## INPUT DATA
──────────

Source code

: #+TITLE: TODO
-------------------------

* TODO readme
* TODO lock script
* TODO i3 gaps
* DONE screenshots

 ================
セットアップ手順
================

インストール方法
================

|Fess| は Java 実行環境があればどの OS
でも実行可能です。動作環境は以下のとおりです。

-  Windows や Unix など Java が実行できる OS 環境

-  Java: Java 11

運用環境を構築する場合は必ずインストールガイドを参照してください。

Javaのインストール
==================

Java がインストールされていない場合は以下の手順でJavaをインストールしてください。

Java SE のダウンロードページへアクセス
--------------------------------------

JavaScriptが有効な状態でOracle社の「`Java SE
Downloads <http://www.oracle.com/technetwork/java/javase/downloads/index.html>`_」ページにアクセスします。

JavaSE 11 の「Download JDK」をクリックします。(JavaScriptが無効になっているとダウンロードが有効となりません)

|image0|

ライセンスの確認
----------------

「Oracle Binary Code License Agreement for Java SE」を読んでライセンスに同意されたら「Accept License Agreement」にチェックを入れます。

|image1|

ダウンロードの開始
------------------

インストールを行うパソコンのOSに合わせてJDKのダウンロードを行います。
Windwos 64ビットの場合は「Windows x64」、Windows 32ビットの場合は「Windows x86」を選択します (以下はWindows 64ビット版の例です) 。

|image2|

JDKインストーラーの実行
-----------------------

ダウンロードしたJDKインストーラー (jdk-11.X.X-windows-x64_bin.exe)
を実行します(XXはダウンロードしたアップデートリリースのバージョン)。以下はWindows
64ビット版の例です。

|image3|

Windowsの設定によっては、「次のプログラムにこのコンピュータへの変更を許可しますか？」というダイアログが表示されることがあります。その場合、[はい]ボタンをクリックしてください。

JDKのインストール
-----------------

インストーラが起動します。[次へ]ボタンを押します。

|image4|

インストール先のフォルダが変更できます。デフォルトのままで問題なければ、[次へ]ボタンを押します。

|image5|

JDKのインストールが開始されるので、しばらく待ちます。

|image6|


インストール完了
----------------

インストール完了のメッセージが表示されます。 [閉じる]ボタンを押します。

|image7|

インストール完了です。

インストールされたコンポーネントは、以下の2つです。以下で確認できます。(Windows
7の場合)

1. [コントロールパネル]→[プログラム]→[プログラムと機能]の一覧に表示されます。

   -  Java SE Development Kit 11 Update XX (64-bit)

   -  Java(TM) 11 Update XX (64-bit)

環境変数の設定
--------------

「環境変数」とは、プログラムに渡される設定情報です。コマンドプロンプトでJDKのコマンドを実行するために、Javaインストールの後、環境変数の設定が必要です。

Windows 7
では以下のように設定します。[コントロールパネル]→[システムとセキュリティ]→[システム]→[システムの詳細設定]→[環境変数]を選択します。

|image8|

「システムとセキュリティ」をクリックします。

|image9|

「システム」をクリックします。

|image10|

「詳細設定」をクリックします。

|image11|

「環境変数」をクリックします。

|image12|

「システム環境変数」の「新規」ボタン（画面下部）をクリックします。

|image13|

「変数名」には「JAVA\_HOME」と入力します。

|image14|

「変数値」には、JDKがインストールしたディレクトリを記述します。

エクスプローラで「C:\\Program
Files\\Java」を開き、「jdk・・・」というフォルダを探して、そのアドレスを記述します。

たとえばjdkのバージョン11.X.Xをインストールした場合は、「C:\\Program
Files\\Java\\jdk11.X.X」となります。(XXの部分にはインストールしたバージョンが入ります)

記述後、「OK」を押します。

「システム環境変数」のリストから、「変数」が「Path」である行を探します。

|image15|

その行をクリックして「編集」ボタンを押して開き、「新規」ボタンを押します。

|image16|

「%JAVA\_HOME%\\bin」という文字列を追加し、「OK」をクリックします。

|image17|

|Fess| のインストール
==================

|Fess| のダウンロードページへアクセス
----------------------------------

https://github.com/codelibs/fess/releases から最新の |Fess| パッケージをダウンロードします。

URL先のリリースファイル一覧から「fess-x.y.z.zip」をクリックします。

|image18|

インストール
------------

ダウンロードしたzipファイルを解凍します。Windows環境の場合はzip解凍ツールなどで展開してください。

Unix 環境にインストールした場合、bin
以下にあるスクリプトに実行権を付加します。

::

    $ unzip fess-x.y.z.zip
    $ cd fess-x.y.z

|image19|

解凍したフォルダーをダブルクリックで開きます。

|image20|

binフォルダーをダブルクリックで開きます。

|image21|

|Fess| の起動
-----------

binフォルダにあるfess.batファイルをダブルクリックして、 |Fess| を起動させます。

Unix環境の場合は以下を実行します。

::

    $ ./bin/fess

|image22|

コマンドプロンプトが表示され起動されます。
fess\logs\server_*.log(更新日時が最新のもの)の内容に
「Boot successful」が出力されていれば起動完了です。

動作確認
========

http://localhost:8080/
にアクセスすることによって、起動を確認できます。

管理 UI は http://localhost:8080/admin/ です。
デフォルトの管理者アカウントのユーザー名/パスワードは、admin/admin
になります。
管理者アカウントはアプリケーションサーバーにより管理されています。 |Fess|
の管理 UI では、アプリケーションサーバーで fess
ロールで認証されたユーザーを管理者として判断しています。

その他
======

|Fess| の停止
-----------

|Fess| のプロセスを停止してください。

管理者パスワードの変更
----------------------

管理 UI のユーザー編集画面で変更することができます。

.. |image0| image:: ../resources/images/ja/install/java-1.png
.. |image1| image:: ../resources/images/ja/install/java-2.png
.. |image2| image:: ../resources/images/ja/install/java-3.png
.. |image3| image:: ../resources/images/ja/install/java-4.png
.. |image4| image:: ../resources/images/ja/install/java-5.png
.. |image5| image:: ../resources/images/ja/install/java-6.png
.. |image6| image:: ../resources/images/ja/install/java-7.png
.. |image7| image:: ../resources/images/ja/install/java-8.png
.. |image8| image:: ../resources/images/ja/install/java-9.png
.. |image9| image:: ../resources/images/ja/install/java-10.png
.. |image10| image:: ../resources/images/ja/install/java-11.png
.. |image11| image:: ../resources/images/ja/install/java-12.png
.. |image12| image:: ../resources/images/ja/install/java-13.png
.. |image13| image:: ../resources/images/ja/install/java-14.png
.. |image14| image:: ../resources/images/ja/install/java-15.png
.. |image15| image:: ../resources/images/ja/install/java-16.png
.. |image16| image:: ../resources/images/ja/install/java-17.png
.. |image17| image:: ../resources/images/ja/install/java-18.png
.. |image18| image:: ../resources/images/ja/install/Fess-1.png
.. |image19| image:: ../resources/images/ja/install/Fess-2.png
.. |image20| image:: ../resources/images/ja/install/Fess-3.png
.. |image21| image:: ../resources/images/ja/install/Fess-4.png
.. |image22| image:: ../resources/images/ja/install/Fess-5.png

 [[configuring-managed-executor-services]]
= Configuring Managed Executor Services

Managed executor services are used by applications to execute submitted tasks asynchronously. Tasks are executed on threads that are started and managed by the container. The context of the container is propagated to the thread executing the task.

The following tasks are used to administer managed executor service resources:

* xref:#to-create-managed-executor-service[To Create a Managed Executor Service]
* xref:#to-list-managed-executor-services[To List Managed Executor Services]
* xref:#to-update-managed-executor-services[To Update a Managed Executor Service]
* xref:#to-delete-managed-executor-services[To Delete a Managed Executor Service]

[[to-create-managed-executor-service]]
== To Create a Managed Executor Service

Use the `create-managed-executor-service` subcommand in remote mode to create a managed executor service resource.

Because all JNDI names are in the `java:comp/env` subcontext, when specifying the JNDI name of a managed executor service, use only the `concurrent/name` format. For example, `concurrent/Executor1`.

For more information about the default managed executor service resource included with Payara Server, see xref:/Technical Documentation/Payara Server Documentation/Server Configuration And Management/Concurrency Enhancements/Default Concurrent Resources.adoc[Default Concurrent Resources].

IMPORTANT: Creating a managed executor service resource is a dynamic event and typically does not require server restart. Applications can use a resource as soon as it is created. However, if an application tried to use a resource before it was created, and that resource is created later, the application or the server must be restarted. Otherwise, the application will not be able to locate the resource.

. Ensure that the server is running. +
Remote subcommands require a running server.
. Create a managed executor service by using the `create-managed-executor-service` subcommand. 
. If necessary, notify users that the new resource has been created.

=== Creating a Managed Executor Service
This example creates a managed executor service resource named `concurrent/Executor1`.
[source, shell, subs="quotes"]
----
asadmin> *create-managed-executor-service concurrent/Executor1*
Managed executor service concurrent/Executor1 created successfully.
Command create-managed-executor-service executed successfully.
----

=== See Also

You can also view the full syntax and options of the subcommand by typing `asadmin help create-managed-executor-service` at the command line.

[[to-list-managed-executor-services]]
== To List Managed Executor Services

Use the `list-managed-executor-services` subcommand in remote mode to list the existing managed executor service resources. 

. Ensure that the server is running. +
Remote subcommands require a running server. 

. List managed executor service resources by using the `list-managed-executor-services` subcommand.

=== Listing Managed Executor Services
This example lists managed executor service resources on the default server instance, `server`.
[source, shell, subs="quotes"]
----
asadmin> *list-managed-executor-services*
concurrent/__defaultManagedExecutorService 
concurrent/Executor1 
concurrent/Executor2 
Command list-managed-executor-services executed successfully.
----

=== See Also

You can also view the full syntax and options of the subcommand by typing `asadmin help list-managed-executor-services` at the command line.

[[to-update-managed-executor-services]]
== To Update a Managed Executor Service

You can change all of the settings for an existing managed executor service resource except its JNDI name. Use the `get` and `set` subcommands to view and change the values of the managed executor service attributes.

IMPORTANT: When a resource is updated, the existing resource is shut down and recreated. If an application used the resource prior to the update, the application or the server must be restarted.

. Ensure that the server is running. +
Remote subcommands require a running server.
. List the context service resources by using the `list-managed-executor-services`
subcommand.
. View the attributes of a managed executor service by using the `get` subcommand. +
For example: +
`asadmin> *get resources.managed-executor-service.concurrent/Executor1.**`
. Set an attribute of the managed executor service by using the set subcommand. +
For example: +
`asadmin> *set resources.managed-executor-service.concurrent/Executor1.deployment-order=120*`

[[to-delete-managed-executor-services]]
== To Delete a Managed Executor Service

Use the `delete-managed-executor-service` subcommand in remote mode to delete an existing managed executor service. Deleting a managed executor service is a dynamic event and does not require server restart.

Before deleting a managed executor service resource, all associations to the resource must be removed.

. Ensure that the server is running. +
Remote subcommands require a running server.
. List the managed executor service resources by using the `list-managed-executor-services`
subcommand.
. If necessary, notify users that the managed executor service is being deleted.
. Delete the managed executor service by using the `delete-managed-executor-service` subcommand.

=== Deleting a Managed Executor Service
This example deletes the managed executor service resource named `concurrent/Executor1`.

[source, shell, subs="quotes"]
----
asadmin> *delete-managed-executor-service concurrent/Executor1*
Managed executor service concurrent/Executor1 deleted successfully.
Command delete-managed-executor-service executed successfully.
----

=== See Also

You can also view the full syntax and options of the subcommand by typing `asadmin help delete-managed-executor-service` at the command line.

──────────

## EXERCISE GOAL
Return the lines of the records that include the string "localhost".

## PROBLEM SOLUTION
http://localhost:8080/
管理 UI は http://localhost:8080/admin/ です。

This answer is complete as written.